Top of Source material

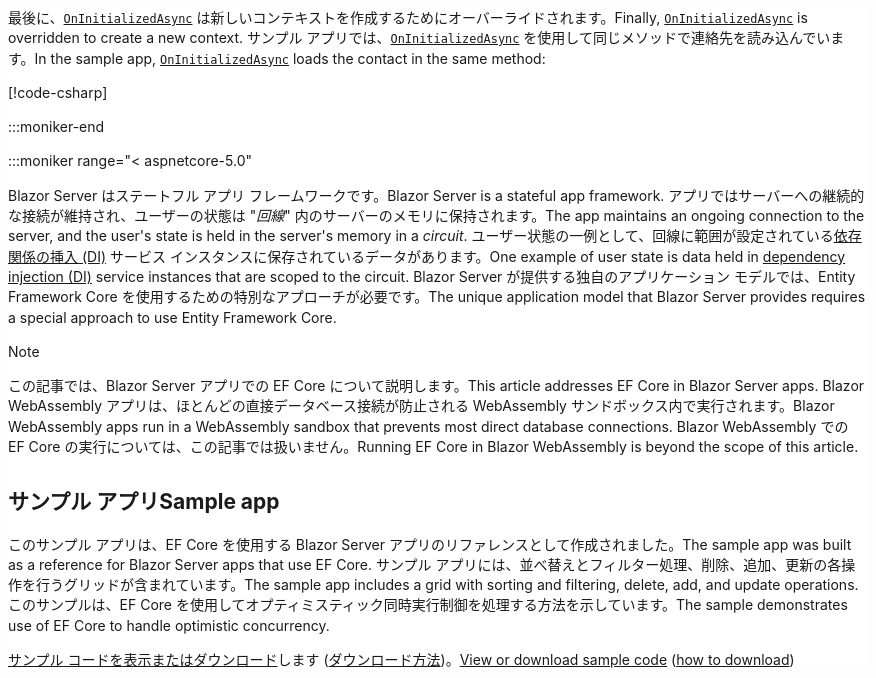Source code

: <span data-ttu-id="3ed6c-157">最後に、[`OnInitializedAsync`](xref:blazor/components/lifecycle) は新しいコンテキストを作成するためにオーバーライドされます。</span><span class="sxs-lookup"><span data-stu-id="3ed6c-157">Finally, [`OnInitializedAsync`](xref:blazor/components/lifecycle) is overridden to create a new context.</span></span> <span data-ttu-id="3ed6c-158">サンプル アプリでは、[`OnInitializedAsync`](xref:blazor/components/lifecycle) を使用して同じメソッドで連絡先を読み込んでいます。</span><span class="sxs-lookup"><span data-stu-id="3ed6c-158">In the sample app, [`OnInitializedAsync`](xref:blazor/components/lifecycle) loads the contact in the same method:</span></span>

[!code-csharp[](./common/samples/5.x/BlazorServerEFCoreSample/BlazorServerDbContextExample/Pages/EditContact.razor?name=snippet2)]

:::moniker-end

:::moniker range="< aspnetcore-5.0"

<span data-ttu-id="3ed6c-159">Blazor Server はステートフル アプリ フレームワークです。</span><span class="sxs-lookup"><span data-stu-id="3ed6c-159">Blazor Server is a stateful app framework.</span></span> <span data-ttu-id="3ed6c-160">アプリではサーバーへの継続的な接続が維持され、ユーザーの状態は "*回線*" 内のサーバーのメモリに保持されます。</span><span class="sxs-lookup"><span data-stu-id="3ed6c-160">The app maintains an ongoing connection to the server, and the user's state is held in the server's memory in a *circuit*.</span></span> <span data-ttu-id="3ed6c-161">ユーザー状態の一例として、回線に範囲が設定されている[依存関係の挿入 (DI)](xref:fundamentals/dependency-injection) サービス インスタンスに保存されているデータがあります。</span><span class="sxs-lookup"><span data-stu-id="3ed6c-161">One example of user state is data held in [dependency injection (DI)](xref:fundamentals/dependency-injection) service instances that are scoped to the circuit.</span></span> <span data-ttu-id="3ed6c-162">Blazor Server が提供する独自のアプリケーション モデルでは、Entity Framework Core を使用するための特別なアプローチが必要です。</span><span class="sxs-lookup"><span data-stu-id="3ed6c-162">The unique application model that Blazor Server provides requires a special approach to use Entity Framework Core.</span></span>

> [!NOTE]
> <span data-ttu-id="3ed6c-163">この記事では、Blazor Server アプリでの EF Core について説明します。</span><span class="sxs-lookup"><span data-stu-id="3ed6c-163">This article addresses EF Core in Blazor Server apps.</span></span> <span data-ttu-id="3ed6c-164">Blazor WebAssembly アプリは、ほとんどの直接データベース接続が防止される WebAssembly サンドボックス内で実行されます。</span><span class="sxs-lookup"><span data-stu-id="3ed6c-164">Blazor WebAssembly apps run in a WebAssembly sandbox that prevents most direct database connections.</span></span> <span data-ttu-id="3ed6c-165">Blazor WebAssembly での EF Core の実行については、この記事では扱いません。</span><span class="sxs-lookup"><span data-stu-id="3ed6c-165">Running EF Core in Blazor WebAssembly is beyond the scope of this article.</span></span>

## <a name="sample-app"></a><span data-ttu-id="3ed6c-166">サンプル アプリ</span><span class="sxs-lookup"><span data-stu-id="3ed6c-166">Sample app</span></span>

<span data-ttu-id="3ed6c-167">このサンプル アプリは、EF Core を使用する Blazor Server アプリのリファレンスとして作成されました。</span><span class="sxs-lookup"><span data-stu-id="3ed6c-167">The sample app was built as a reference for Blazor Server apps that use EF Core.</span></span> <span data-ttu-id="3ed6c-168">サンプル アプリには、並べ替えとフィルター処理、削除、追加、更新の各操作を行うグリッドが含まれています。</span><span class="sxs-lookup"><span data-stu-id="3ed6c-168">The sample app includes a grid with sorting and filtering, delete, add, and update operations.</span></span> <span data-ttu-id="3ed6c-169">このサンプルは、EF Core を使用してオプティミスティック同時実行制御を処理する方法を示しています。</span><span class="sxs-lookup"><span data-stu-id="3ed6c-169">The sample demonstrates use of EF Core to handle optimistic concurrency.</span></span>

<span data-ttu-id="3ed6c-170">[サンプル コードを表示またはダウンロード](https://github.com/dotnet/AspNetCore.Docs/tree/master/aspnetcore/blazor/common/samples/3.x/BlazorServerEFCoreSample)します ([ダウンロード方法](xref:index#how-to-download-a-sample))。</span><span class="sxs-lookup"><span data-stu-id="3ed6c-170">[View or download sample code](https://github.com/dotnet/AspNetCore.Docs/tree/master/aspnetcore/blazor/common/samples/3.x/BlazorServerEFCoreSample) ([how to download](xref:index#how-to-download-a-sample))</span></span>
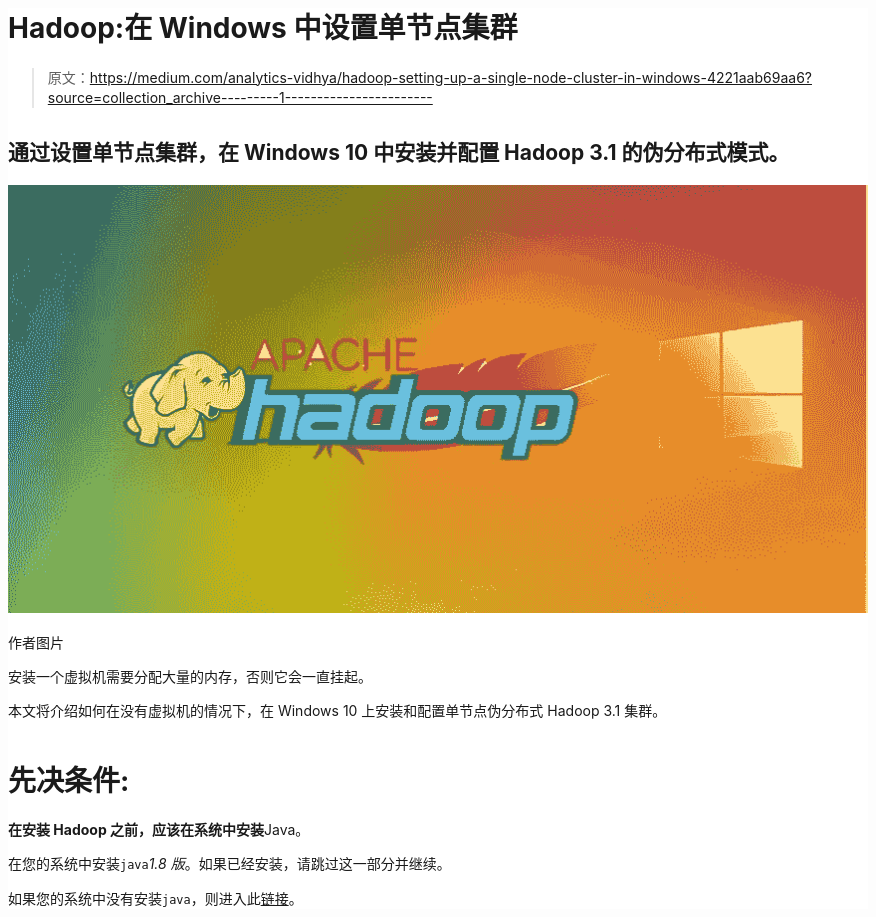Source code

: # Hadoop:在 Windows 中设置单节点集群

> 原文：<https://medium.com/analytics-vidhya/hadoop-setting-up-a-single-node-cluster-in-windows-4221aab69aa6?source=collection_archive---------1----------------------->

## 通过设置单节点集群，在 Windows 10 中安装并配置 Hadoop 3.1 的伪分布式模式。

![](img/fa1aac2ba44dab437f4e784151706bf1.png)

作者图片

安装一个虚拟机需要分配大量的内存，否则它会一直挂起。

本文将介绍如何在没有虚拟机的情况下，在 Windows 10 上安装和配置单节点伪分布式 Hadoop 3.1 集群。

# **先决条件**:

**在安装 Hadoop 之前，应该在系统中安装**Java。

在您的系统中安装`java`*1.8 版*。如果已经安装，请跳过这一部分并继续。

如果您的系统中没有安装`java`，则进入此[链接](https://www.oracle.com/technetwork/java/javase/downloads/jdk8-downloads-2133151.html)。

Bottom of Source material

## Work order:
Show me every line of the entries above that holds "moniker".

## Problem solution:
:::moniker-end
:::moniker range="< aspnetcore-5.0"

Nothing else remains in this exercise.